Albert Ellis, uno de los padres de la terapia cognitiva, postula que el sufrimiento no viene generado por los hechos externos, sino por la interpretación que las personas hacemos de ellos. A su vez, esas interpretaciones son el resultado (o sesgo) de diversos tipos de creencias irracionales que habitan en nuestra mente. La primera de estas creencias es: “Necesito el amor y la aprobación de todas las personas significativas de mi entorno”. Una creencia que, en diferentes grados, se encuentra instalada en todas nuestras cabezas.
Tenemos tan interiorizada la necesidad de aprobación que el “sí” casi se ha convertido en una respuesta refleja. Muchas veces, respondemos “sí” cuando queremos decir “no”. Desde los ejemplos más cotidianos (aceptar la invitación a un café que no nos apetece nada) hasta cuestiones más vitales (estar en una relación que sabemos que no nos conviene, por ejemplo). A menudo, nos plantean una petición y antes de procesarla ya hemos aceptado, sin pensar siquiera si nos apetece o nos conviene. Parece obvio, pero cambiar el “sí” por “voy a pensarlo” puede darnos tiempo a reflexionar sobre lo que realmente queremos. La otra opción es atrevernos a decir “no”, pero nos genera tanta culpa y malestar que nos deshacemos en excusas y justificaciones (no sea que el otro piense mal de nosotros).

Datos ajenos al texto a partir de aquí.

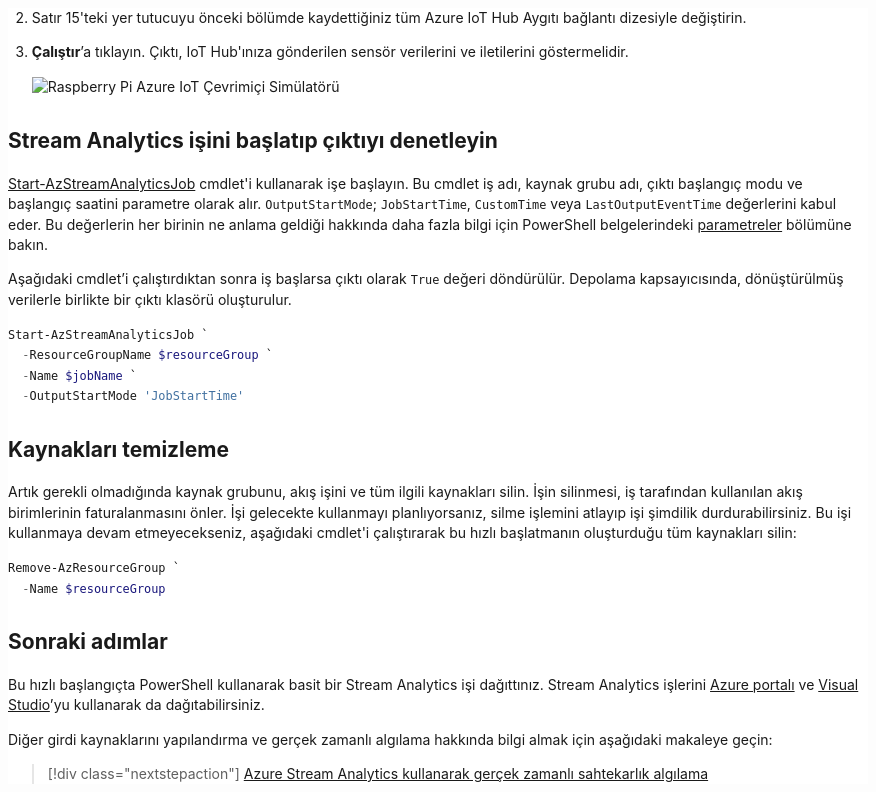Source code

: 2. Satır 15'teki yer tutucuyu önceki bölümde kaydettiğiniz tüm Azure IoT Hub Aygıtı bağlantı dizesiyle değiştirin.

3. **Çalıştır**’a tıklayın. Çıktı, IoT Hub'ınıza gönderilen sensör verilerini ve iletilerini göstermelidir.

    ![Raspberry Pi Azure IoT Çevrimiçi Simülatörü](./media/stream-analytics-quick-create-powershell/ras-pi-connection-string.png)

## <a name="start-the-stream-analytics-job-and-check-the-output"></a>Stream Analytics işini başlatıp çıktıyı denetleyin

[Start-AzStreamAnalyticsJob](https://docs.microsoft.com/powershell/module/az.streamanalytics/start-azstreamanalyticsjob) cmdlet'i kullanarak işe başlayın. Bu cmdlet iş adı, kaynak grubu adı, çıktı başlangıç modu ve başlangıç saatini parametre olarak alır. `OutputStartMode`; `JobStartTime`, `CustomTime` veya `LastOutputEventTime` değerlerini kabul eder. Bu değerlerin her birinin ne anlama geldiği hakkında daha fazla bilgi için PowerShell belgelerindeki [parametreler](https://docs.microsoft.com/powershell/module/az.streamanalytics/start-azstreamanalyticsjob) bölümüne bakın.

Aşağıdaki cmdlet’i çalıştırdıktan sonra iş başlarsa çıktı olarak `True` değeri döndürülür. Depolama kapsayıcısında, dönüştürülmüş verilerle birlikte bir çıktı klasörü oluşturulur.

```powershell
Start-AzStreamAnalyticsJob `
  -ResourceGroupName $resourceGroup `
  -Name $jobName `
  -OutputStartMode 'JobStartTime'
```

## <a name="clean-up-resources"></a>Kaynakları temizleme

Artık gerekli olmadığında kaynak grubunu, akış işini ve tüm ilgili kaynakları silin. İşin silinmesi, iş tarafından kullanılan akış birimlerinin faturalanmasını önler. İşi gelecekte kullanmayı planlıyorsanız, silme işlemini atlayıp işi şimdilik durdurabilirsiniz. Bu işi kullanmaya devam etmeyecekseniz, aşağıdaki cmdlet'i çalıştırarak bu hızlı başlatmanın oluşturduğu tüm kaynakları silin:

```powershell
Remove-AzResourceGroup `
  -Name $resourceGroup
```

## <a name="next-steps"></a>Sonraki adımlar

Bu hızlı başlangıçta PowerShell kullanarak basit bir Stream Analytics işi dağıttınız. Stream Analytics işlerini [Azure portalı](stream-analytics-quick-create-portal.md) ve [Visual Studio](stream-analytics-quick-create-vs.md)’yu kullanarak da dağıtabilirsiniz.

Diğer girdi kaynaklarını yapılandırma ve gerçek zamanlı algılama hakkında bilgi almak için aşağıdaki makaleye geçin:

> [!div class="nextstepaction"]
> [Azure Stream Analytics kullanarak gerçek zamanlı sahtekarlık algılama](stream-analytics-real-time-fraud-detection.md)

Muchas personas se estrujan las neuronas intentando averiguar por qué se encuentran enredadas en esa dinámica de volcarse en los demás. Es imposible saberlo, es absurdo empeñarse, sobre todo si tenemos en cuenta que saberlo no nos resolvería nada. Algunas personas se victimizan por la decepción constante del entorno; otras, lo hacen remitiéndose a su infancia como la causante de sus problemas afectivos. Al fin y al cabo, como el pasado no se puede cambiar siempre podemos recurrir a culpar a los padres o a las circunstancias.

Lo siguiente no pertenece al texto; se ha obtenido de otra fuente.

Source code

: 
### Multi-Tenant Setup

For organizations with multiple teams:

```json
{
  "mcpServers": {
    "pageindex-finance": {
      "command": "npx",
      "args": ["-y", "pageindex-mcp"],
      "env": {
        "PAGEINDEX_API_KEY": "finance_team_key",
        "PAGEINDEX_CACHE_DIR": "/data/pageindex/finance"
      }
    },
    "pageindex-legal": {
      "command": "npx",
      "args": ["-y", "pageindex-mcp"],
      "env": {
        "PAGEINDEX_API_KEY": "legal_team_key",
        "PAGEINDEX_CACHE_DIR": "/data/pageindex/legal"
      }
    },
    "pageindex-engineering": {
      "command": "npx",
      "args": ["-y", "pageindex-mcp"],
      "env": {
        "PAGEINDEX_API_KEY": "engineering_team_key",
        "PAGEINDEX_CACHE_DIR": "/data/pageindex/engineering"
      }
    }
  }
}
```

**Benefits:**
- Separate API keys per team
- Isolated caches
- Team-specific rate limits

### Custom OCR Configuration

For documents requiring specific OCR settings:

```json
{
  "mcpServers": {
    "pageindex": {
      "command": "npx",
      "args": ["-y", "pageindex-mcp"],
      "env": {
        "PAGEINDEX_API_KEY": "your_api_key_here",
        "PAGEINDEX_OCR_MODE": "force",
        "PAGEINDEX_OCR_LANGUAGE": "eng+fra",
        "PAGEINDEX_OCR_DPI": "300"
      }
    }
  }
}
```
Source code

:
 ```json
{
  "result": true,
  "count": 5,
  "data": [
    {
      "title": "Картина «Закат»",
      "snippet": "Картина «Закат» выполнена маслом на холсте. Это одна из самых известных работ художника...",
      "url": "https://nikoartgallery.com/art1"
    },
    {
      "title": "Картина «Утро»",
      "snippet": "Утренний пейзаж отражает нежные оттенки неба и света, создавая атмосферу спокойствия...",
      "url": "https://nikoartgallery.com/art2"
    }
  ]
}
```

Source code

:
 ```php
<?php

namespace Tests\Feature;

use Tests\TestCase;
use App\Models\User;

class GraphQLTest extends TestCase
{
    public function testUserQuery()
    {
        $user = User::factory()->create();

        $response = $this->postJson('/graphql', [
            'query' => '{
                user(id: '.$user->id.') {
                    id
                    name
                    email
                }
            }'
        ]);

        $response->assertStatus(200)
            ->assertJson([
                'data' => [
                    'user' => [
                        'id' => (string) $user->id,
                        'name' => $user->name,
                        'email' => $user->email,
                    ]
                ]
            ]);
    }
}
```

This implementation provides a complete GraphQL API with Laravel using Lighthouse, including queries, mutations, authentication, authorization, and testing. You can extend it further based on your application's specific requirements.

La pregunta no es de dónde viene, sino qué estamos haciendo o pensando para mantener esta dinámica de entrega permanente. Si alguna vez experimentamos un momento de clarividencia y decidimos ser honestos, atreviéndonos a mirar muy dentro de nosotros mismos, es probable que sintamos temor al rechazo. Reconocerlo y trabajarlo es el primer paso en el camino hacia nuestra autonomía emocional. Esa clarividencia suele ser fugaz. Así que procuremos atraparla con todas nuestras fuerzas cuando se presente.